El escape de un posible encantamiento por las cosas en tanto cosas sólo puede superarse a través de un camino que va desde la filología a la consideración de la constitución histórica de lo analizado. Pero el paso por la concentración en el detalle es obligatorio, y es eso lo que Benjamin rescata de su aproximación. Adorno, por el contrario, lo critica como parte de una mirada que cae presa de la “magia” de la mercancía, verdadero punto de contacto entre las “miradas” de estos amigos. Mientras Benjamin desarmó a esa mística desde su rol como filólogo y crítico literario (o artístico, en líneas más generales), Adorno lo hizo desde un camino mucho más apegado a la lectura filosófica. Cuestión que también impactaría en el modo de vida de ambos amigos: el primero, mucho más “diletante” y forzado por la falta de dinero; el segundo, mucho más institucional y apegado al destino de la academia. Ambos, sin embargo, pasaron por el exilio y la persecución: en algún sentido, esos destinos que parecen tan poco cercanos terminaron por cruzarse. Por la amistad. Y, también, por el horror del fascismo.

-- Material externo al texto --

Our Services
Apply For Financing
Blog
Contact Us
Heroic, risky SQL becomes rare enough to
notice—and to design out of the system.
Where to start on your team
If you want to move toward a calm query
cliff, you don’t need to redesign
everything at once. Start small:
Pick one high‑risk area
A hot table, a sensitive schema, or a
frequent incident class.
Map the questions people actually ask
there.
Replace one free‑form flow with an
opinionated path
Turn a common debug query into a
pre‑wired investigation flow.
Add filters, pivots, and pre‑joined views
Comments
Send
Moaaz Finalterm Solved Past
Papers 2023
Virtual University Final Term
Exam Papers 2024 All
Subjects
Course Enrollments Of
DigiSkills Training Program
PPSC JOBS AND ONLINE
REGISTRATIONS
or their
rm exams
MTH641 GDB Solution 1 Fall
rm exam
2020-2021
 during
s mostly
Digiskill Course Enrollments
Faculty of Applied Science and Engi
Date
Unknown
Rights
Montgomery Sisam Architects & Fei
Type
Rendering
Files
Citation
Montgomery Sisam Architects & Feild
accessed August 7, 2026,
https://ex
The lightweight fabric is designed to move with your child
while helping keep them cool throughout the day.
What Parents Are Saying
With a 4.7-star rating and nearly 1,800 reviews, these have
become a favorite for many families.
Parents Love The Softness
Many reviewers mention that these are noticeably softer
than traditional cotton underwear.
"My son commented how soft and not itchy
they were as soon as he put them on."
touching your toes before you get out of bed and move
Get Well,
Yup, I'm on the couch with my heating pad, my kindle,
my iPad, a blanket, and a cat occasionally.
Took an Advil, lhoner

La Correspondencia entre Walter Benjamin y Theodor Adorno es sin dudas un material fundamental para poder entender el trasfondo histórico, pero, también, la riqueza de las discusiones de estos dos pensadores que se encontraban hermanados por su lugar como judíos y marxistas en un mundo europeo que encontraba una anatema en esa conjunción.

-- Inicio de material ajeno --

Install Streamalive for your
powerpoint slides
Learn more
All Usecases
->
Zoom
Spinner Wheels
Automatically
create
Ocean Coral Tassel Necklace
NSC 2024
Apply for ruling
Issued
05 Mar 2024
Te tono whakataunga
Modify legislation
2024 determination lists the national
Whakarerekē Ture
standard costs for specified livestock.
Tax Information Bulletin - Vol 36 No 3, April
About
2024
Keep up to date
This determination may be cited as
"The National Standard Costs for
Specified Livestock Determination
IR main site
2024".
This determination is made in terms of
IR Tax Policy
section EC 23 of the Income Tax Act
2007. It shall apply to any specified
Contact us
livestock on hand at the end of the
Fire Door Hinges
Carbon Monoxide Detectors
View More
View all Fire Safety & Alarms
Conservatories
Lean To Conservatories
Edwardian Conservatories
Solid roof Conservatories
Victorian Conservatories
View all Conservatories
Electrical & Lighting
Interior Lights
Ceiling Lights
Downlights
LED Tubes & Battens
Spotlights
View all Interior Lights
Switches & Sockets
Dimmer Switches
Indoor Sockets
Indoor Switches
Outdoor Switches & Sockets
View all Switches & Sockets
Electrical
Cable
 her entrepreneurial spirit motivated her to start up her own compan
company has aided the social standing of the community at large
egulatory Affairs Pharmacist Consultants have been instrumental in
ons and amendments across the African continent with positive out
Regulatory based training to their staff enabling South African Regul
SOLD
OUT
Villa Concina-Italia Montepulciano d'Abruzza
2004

Sin embargo, esta amistad, como toda buena amistad, sabía cubrirlo todo: un párrafo dedicado a la reflexión sobre el materialismo o la necesidad de la dialéctica se mezcla rápidamente con otro comentario en torno a la salud del hijo de Benjamin, Stefan, o de algunos padecimientos de Gretel Adorno, la “Felicitas” (con “c” o con “z”) que Benjamin saluda en cada carta y cuya correspondencia ya pudimos ver en nuestras librerías tras la edición que llevó adelante Eterna Cadencia algunos años atrás. La posibilidad de contar con este libro abre un amplio campo de reflexiones que enriquecen no sólo los estudios por venir, sino la propia historia de la traducción en la Argentina, que forma profesionales que pueden trabajar textos tan difíciles, anotarlos y presentarlos a un público lector por demás amplio.

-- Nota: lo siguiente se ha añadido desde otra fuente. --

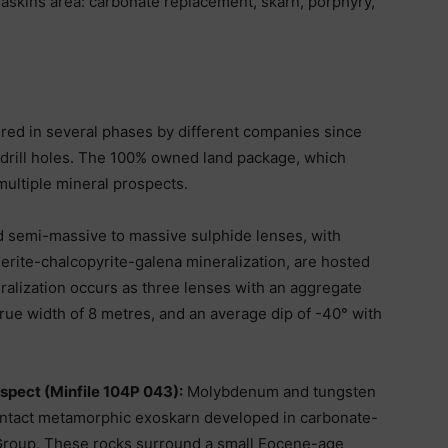
Haskins area: carbonate replacement, skarn, porphyry,
ed in several phases by different companies since
 drill holes. The 100% owned land package, which
multiple mineral prospects.
 semi-massive to massive sulphide lenses, with
lerite-chalcopyrite-galena mineralization, are hosted
alization occurs as three lenses with an aggregate
true width of 8 metres, and an average dip of -40° with
pect (Minfile 104P 043):
Molybdenum and tungsten
contact metamorphic exoskarn developed in carbonate-
 Group. These rocks surround a small Eocene-age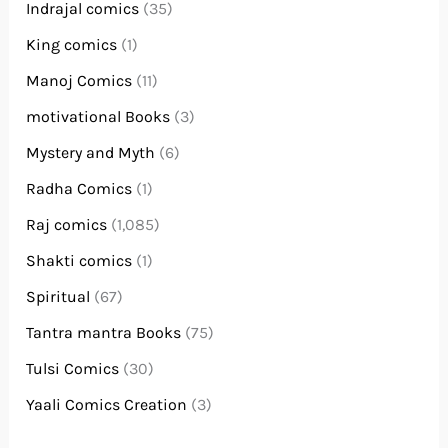
Indrajal comics
(35)
King comics
(1)
Manoj Comics
(11)
motivational Books
(3)
Mystery and Myth
(6)
Radha Comics
(1)
Raj comics
(1,085)
Shakti comics
(1)
Spiritual
(67)
Tantra mantra Books
(75)
Tulsi Comics
(30)
Yaali Comics Creation
(3)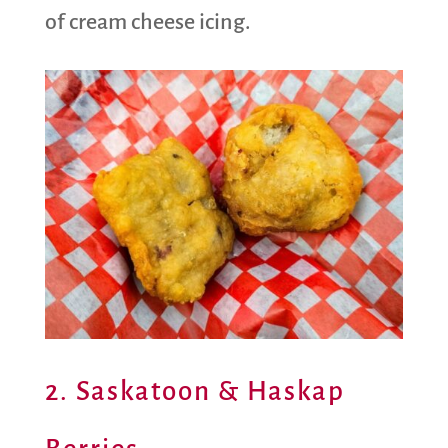
of cream cheese icing.
2. Saskatoon & Haskap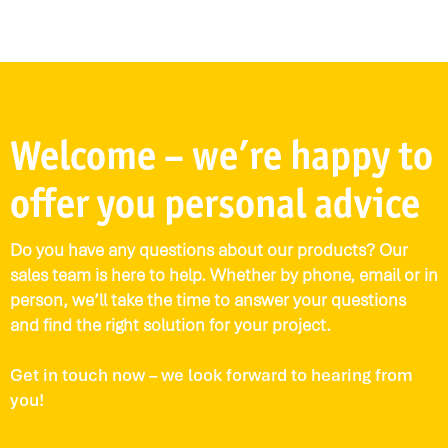
Welcome – we’re happy to
offer you personal advice
Do you have any questions about our products? Our
sales team is here to help. Whether by phone, email or in
person, we’ll take the time to answer your questions
and find the right solution for your project.
Get in touch now – we look forward to hearing from
you!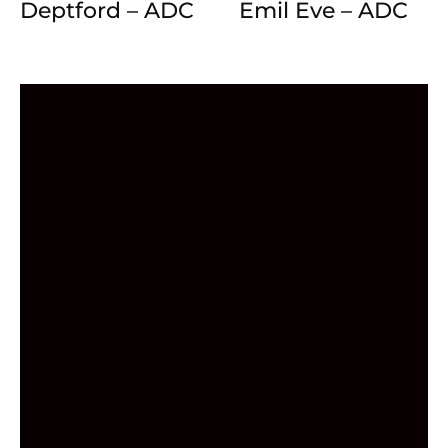
Deptford – ADC
Emil Eve – ADC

¿Cómo se cierra una correspondencia de tanto peso? Con el “instante de peligro” que toca, de manera definitiva, la puerta de uno de los amigos. La última carta, escrita por Benjamin en Port Bou, cierra a regañadientes un intercambio que marcó el pensamiento occidental del siglo XX, y cuyas ramificaciones aún no podemos medir del todo. Fechada el 25 de septiembre de 1940, la carta final, con Henny Gurland y Adorno como destinatarios, dice: “En una situación sin salida no tengo otra opción que ponerle fin. Mi vida se va a terminar en un pequeño pueblo en los Pirineos donde nadie me conoce. Le ruego le transmita a mi amigo Adorno que lo tengo en mis pensamientos y le explique la situación en la que me encuentro. Ya no me queda tiempo suficiente para escribir todas las cartas que me hubiera gustado escribir”.